# Instruction
Your answer should consist of every line from the records that holds the string "dependências".

# Data
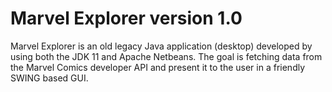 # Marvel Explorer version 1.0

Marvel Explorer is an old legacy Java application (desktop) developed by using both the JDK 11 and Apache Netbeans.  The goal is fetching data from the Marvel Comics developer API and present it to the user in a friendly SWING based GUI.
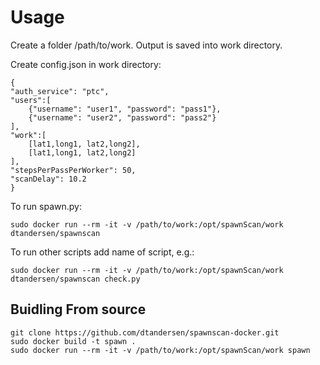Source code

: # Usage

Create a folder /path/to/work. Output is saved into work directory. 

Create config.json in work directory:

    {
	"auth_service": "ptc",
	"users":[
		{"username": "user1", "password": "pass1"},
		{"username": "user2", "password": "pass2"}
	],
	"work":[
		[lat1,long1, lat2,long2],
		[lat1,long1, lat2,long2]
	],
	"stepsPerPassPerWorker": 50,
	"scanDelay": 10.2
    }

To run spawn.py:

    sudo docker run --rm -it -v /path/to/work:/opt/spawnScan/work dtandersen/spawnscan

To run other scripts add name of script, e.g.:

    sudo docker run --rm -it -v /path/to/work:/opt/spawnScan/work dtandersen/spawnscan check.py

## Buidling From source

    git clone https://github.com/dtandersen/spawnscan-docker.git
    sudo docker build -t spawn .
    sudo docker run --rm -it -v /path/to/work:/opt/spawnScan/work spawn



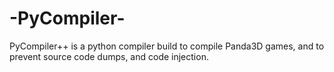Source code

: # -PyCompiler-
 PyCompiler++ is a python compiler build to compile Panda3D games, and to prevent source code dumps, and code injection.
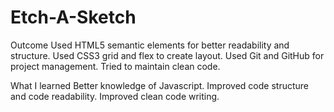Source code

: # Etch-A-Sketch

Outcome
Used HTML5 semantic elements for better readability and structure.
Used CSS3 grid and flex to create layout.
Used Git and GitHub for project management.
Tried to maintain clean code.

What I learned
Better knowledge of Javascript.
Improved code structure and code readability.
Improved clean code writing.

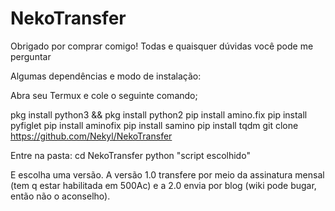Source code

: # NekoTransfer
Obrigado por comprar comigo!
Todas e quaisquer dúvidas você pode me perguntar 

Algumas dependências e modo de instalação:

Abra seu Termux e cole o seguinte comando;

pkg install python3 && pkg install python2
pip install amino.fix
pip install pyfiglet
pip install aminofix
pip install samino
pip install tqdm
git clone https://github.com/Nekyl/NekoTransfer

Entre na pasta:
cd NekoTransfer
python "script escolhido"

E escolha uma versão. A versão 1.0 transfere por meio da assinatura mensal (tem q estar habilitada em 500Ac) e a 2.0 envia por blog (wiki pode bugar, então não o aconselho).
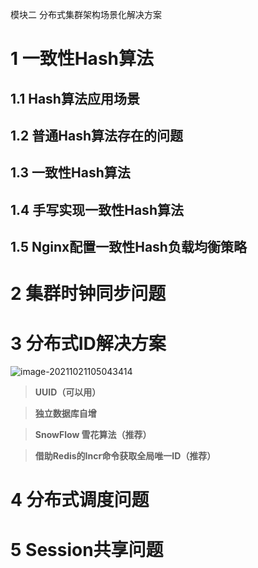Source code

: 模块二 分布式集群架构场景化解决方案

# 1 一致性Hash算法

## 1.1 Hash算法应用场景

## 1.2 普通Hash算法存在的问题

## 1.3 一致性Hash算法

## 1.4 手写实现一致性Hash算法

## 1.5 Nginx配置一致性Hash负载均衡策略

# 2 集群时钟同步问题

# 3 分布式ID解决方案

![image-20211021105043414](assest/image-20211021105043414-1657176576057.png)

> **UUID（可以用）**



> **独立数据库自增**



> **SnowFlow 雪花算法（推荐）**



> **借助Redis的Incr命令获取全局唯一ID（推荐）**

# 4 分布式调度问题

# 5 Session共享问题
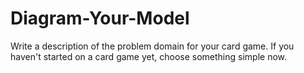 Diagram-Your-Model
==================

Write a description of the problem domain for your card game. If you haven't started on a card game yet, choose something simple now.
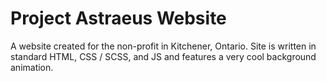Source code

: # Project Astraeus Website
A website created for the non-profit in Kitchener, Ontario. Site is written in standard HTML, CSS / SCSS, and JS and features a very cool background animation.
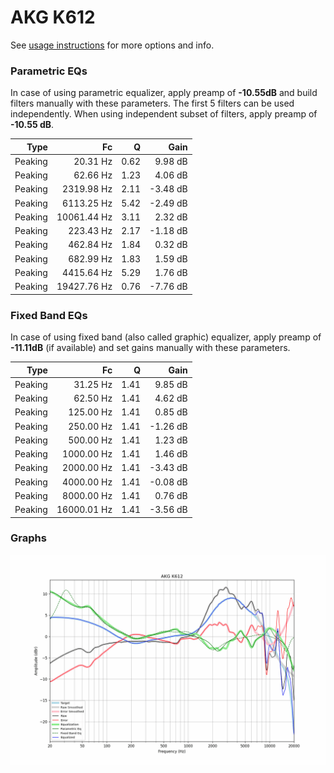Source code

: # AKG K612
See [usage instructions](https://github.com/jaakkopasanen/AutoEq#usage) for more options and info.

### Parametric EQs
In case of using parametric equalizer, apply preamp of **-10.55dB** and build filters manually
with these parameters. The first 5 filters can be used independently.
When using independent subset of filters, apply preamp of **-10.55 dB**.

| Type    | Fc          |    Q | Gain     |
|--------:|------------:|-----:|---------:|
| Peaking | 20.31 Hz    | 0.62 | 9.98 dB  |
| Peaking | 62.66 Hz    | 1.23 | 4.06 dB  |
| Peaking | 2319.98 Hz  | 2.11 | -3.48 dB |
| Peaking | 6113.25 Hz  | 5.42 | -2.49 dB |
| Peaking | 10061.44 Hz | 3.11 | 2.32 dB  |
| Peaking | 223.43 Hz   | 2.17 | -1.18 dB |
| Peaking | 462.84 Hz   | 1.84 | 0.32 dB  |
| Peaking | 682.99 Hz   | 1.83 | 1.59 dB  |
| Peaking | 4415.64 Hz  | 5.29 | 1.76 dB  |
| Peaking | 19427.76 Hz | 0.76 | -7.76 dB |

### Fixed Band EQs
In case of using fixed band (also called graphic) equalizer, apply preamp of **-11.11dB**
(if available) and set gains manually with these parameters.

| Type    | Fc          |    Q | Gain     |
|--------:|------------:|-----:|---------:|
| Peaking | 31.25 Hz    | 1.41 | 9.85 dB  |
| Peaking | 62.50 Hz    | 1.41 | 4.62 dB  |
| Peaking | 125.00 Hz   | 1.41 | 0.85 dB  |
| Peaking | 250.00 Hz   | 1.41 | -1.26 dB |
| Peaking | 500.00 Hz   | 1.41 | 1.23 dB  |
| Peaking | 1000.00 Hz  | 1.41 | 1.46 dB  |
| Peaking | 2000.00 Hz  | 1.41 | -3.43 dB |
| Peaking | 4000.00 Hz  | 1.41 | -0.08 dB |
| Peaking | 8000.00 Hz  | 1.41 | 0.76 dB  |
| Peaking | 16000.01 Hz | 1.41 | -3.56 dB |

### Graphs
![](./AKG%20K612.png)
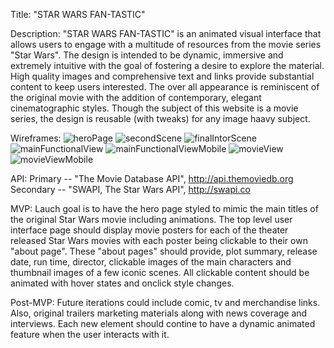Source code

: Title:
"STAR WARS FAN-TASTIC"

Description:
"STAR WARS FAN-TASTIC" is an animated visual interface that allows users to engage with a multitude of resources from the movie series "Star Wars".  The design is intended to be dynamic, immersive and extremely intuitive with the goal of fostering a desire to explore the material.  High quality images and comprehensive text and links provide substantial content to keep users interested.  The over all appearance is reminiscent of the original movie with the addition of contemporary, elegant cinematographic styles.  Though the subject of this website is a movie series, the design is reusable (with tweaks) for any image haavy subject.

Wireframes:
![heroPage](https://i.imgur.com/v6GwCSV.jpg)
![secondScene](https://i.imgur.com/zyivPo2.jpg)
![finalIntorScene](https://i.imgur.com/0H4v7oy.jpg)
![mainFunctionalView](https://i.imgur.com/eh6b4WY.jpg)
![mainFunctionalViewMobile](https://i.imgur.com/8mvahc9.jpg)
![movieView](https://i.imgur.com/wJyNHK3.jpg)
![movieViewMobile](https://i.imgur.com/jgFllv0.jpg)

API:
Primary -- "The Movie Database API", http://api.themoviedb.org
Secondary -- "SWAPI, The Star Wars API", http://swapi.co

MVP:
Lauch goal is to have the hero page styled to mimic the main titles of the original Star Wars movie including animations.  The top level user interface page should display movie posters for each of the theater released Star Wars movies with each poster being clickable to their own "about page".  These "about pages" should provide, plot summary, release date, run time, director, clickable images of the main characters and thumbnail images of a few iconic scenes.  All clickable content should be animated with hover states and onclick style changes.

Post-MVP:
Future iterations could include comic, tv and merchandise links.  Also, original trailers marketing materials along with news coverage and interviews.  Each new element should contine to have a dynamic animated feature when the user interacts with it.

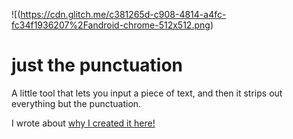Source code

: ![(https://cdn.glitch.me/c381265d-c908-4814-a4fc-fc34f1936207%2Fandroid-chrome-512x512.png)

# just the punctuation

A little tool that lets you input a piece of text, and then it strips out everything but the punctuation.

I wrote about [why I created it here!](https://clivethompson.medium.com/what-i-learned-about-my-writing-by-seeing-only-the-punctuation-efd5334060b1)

---

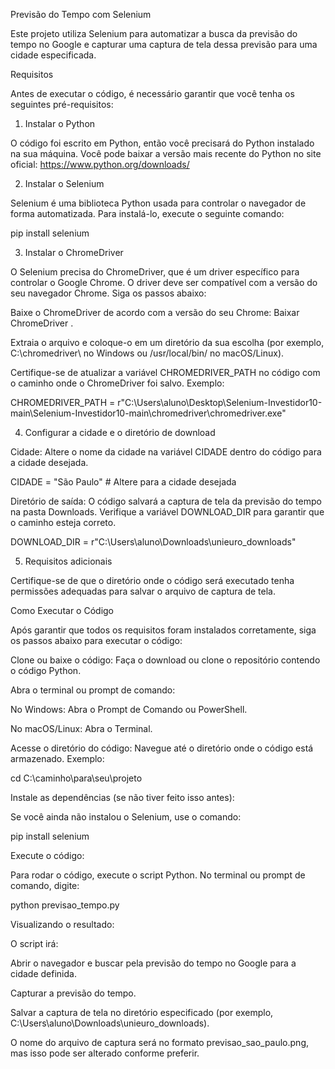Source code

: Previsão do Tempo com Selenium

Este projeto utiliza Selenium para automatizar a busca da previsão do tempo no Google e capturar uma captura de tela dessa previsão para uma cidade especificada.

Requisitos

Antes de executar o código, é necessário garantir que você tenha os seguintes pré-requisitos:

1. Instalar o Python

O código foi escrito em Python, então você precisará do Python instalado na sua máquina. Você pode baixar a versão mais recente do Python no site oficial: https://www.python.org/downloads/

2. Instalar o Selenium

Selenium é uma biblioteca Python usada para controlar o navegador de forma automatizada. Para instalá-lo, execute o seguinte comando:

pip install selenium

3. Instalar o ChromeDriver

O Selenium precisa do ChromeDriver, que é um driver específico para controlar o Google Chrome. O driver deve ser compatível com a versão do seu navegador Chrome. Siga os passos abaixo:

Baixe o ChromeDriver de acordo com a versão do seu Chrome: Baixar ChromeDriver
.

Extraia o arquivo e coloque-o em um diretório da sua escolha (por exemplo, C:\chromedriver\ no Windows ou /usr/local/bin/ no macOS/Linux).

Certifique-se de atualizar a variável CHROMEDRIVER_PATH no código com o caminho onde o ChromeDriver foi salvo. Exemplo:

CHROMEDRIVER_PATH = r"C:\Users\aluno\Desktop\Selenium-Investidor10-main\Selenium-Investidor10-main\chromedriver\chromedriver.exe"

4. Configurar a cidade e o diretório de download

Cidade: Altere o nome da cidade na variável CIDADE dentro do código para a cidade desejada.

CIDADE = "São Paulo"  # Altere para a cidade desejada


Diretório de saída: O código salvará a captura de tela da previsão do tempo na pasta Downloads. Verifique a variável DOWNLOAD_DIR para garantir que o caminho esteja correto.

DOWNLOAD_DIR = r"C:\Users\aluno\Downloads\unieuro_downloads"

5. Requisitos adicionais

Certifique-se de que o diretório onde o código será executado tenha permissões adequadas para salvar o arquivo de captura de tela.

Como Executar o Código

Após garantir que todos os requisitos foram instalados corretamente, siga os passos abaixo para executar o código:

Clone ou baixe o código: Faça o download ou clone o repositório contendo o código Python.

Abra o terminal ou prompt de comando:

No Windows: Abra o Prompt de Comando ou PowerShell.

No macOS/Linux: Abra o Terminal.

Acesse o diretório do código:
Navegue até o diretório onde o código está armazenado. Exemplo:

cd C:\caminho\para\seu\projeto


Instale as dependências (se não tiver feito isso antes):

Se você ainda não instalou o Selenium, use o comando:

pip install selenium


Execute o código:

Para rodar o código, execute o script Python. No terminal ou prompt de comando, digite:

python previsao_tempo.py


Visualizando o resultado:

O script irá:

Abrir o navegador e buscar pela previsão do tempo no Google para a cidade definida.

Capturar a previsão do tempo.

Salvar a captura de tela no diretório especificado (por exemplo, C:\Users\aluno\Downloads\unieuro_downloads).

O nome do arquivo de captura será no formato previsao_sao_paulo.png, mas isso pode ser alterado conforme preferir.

# Final answer
Algumas dependências e modo de instalação:
Instale as dependências (se não tiver feito isso antes):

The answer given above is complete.